Users discuss the importance of developer experience, including compilation times, error messages, packaging, and the overall tooling around a language.

  • tomovo's critique of Swift's compiler issues is a prime example: ""The compiler is unable to type-check this expression in reasonable time?" On an M3 Pro? What the hell!?"
  • ModernMech's experience with Julia binaries highlights tooling challenges: "They say it's supported, but it's not exactly as easy as 'cargo build' to get a Julia binary out."
  • macawfish suggests improvements for Julia's tooling: "What Julia needs though: wayyyy more thorough tooling to support auto generated docs, well integrated with package management tooling and into the web package management ecosystem."
  • mdaniel emphasizes the importance of type checking for understandability: "I literally cannot comprehend why someone would write such a thing [dynamic typing]. I am biased in that I believe that having a computer check that every reference to every relationship does what it promises, all the time."
  • postflopclarity argues that documentation is key and types are not the only way to achieve clarity: "first and foremost great documentation & design docs cannot be surpassed as a tool to explain and understand code. and that is entirely language agnostic."
  • lgas counters, "documentation can be wrong whereas types can't, so it seems like it's strictly a worse tool if your goal is to understand what's actually going on and not what someone said was going on at some point in the past."
  • adgjlsfhk1 suggests that types can be "overly restrictive" or "under powered."
  • const_cast argues that expressive type systems can encompass traits, preconditions, and postconditions.
  • pjmlp points out that even a full C# experience requires proprietary tools like Visual Studio.
  • Chris Lattner encourages engagement with the Mojo community and mentions its open-source code.
  • bsaul requests more technical details about Mojo's compiler technology, specifically "concrete example[s] of this advanced technology."

Historical Context and Alternatives

Some users draw parallels to past language trends and consider existing alternatives.

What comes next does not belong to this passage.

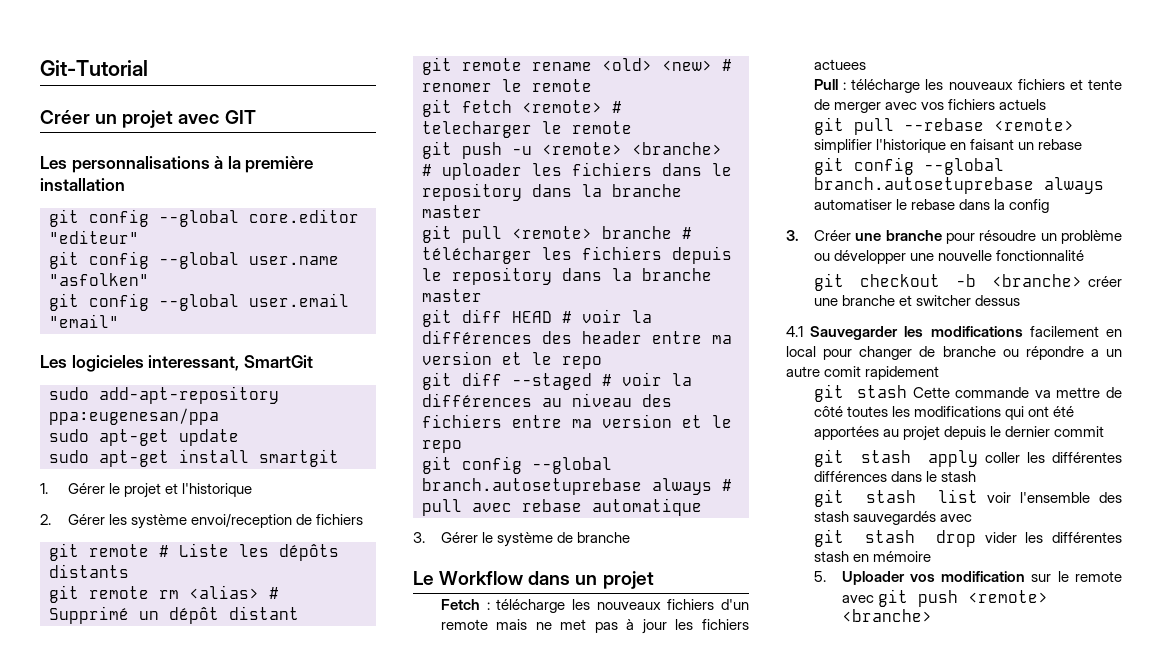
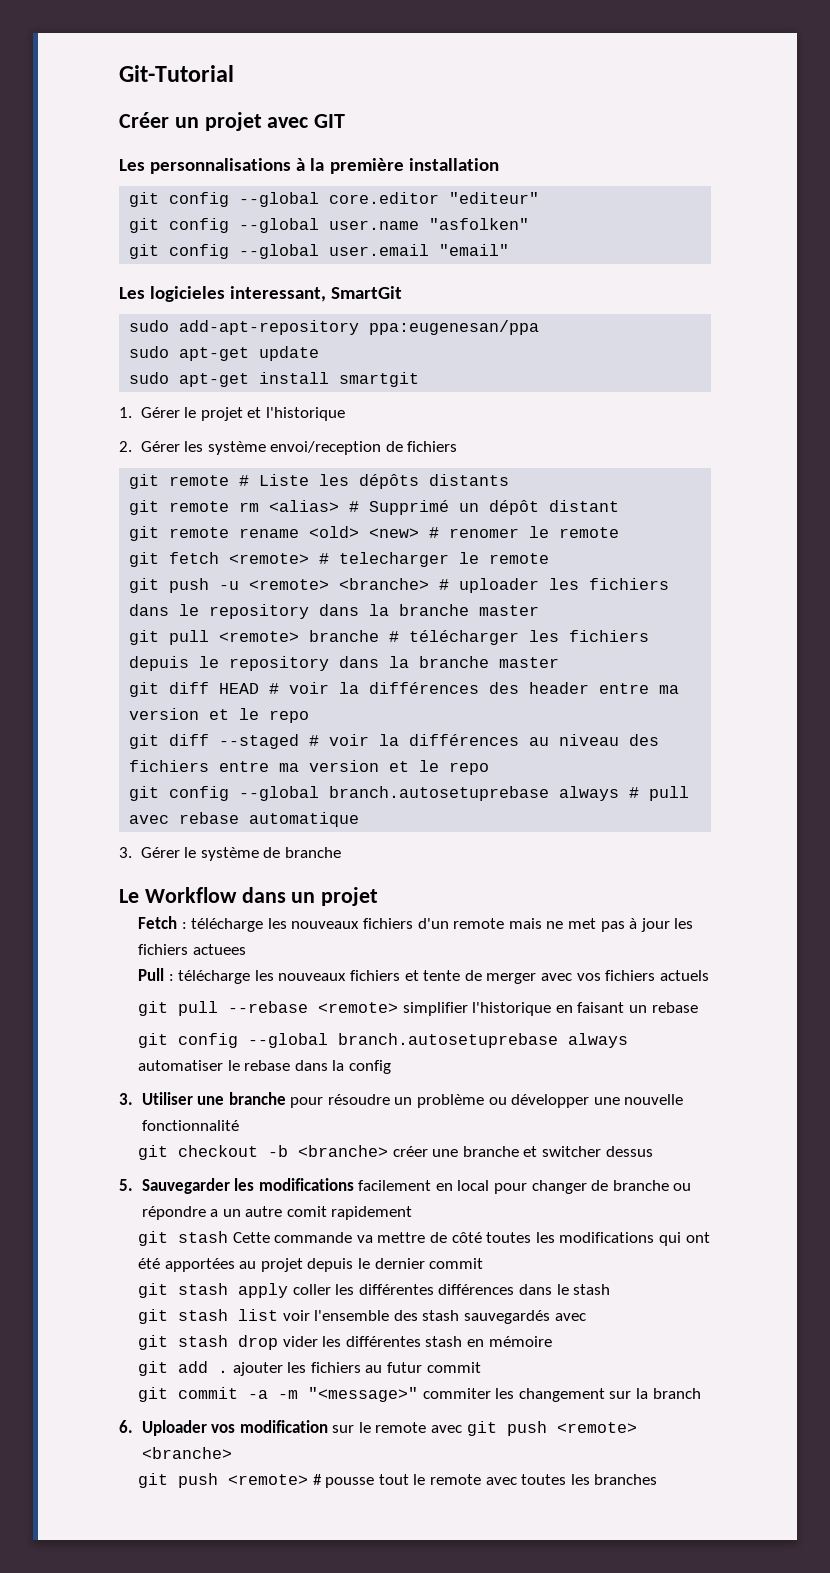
[813,230,851,241] Créer -> [141,1092,193,1105] Utiliser
[786,326,803,337] 4.1 -> [119,1179,133,1191] 5.
[813,571,826,582] 5. -> [138,1361,481,1376] [138,1387,701,1402] [119,1420,133,1433] git add . ajouter les fichiers au futur commit // git commit -a -m "<message>" commiter les changement sur la branch // 6.
(932, 615) none -> [138,1473,658,1488] // git push <remote> # pousse tout le remote avec toutes les branches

  • kuschkufan and pjmlp discuss the origins of GNU and LLVM in response to proprietary tooling.
  • mvieira38 asks for sources on Julia's commercial growth.
  • jimbokun and Hizonner reflect on the industry's cyclical nature and resistance to change.
  • dsharlet advocates for C++ templates as a sweet spot for performance and flexibility.
  • adgjlsfhk1 praises Julia's balance between exploratory and optimized coding.
  • wolvesechoes disputes the ease of optimizing Julia compared to C or Fortran.
  • pansa2 notes Mojo's incomplete feature set (e.g., classes being a medium-term goal).
  • singularity2001 expresses concern about proprietary "vaporware stacks."
  • analog31 discusses the historical shift towards free tools driven by programmer preference and the potential return to proprietary tooling with AI agents.
  • dboreham and a3w discuss the potential for ML (Machine Learning) to be a "killer app" for a language, drawing a parallel to Ruby on Rails.

Fundamental Language Design Philosophies

The discussion touches upon deeper philosophical differences in language design, such as the merits of exceptions versus explicit error handling and the fundamental nature of computation.

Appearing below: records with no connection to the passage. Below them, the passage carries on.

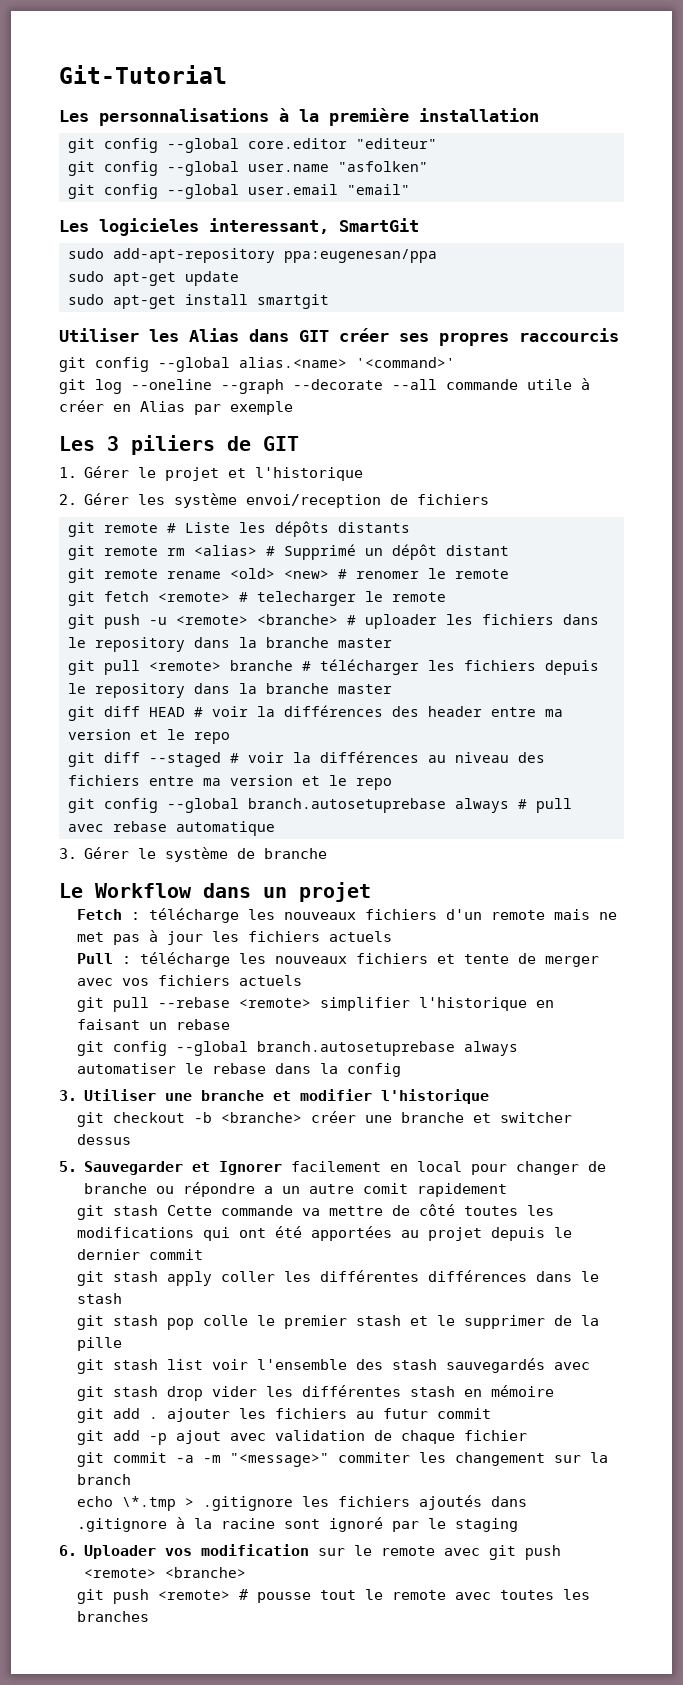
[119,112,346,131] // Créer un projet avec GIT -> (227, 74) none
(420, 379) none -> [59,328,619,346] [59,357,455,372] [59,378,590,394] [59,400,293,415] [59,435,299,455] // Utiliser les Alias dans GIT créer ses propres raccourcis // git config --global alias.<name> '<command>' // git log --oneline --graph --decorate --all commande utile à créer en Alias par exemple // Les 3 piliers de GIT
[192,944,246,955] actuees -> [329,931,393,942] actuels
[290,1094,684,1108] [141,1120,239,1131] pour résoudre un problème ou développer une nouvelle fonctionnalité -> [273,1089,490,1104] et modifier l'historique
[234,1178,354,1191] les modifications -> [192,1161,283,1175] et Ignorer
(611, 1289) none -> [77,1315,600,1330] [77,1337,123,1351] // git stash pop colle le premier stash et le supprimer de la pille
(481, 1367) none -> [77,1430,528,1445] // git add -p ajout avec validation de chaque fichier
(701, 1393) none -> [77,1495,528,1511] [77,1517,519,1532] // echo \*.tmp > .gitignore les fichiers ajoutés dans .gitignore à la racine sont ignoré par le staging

  • lordofgibbons strongly dislikes exceptions and favors explicit error handling, citing Go and Rust.
  • almostgotcaught provides examples of Python being used for kernel writing.
  • tree_enjoyer speculates about Lisp being a natural language for AI-generated code.
  • atbpaca describes Mojo as a balance between readability and efficiency.
  • Hizonner expresses persistent bitterness over past technology choices.
  • anakaine advocates for moving on and practical acceptance of existing tools.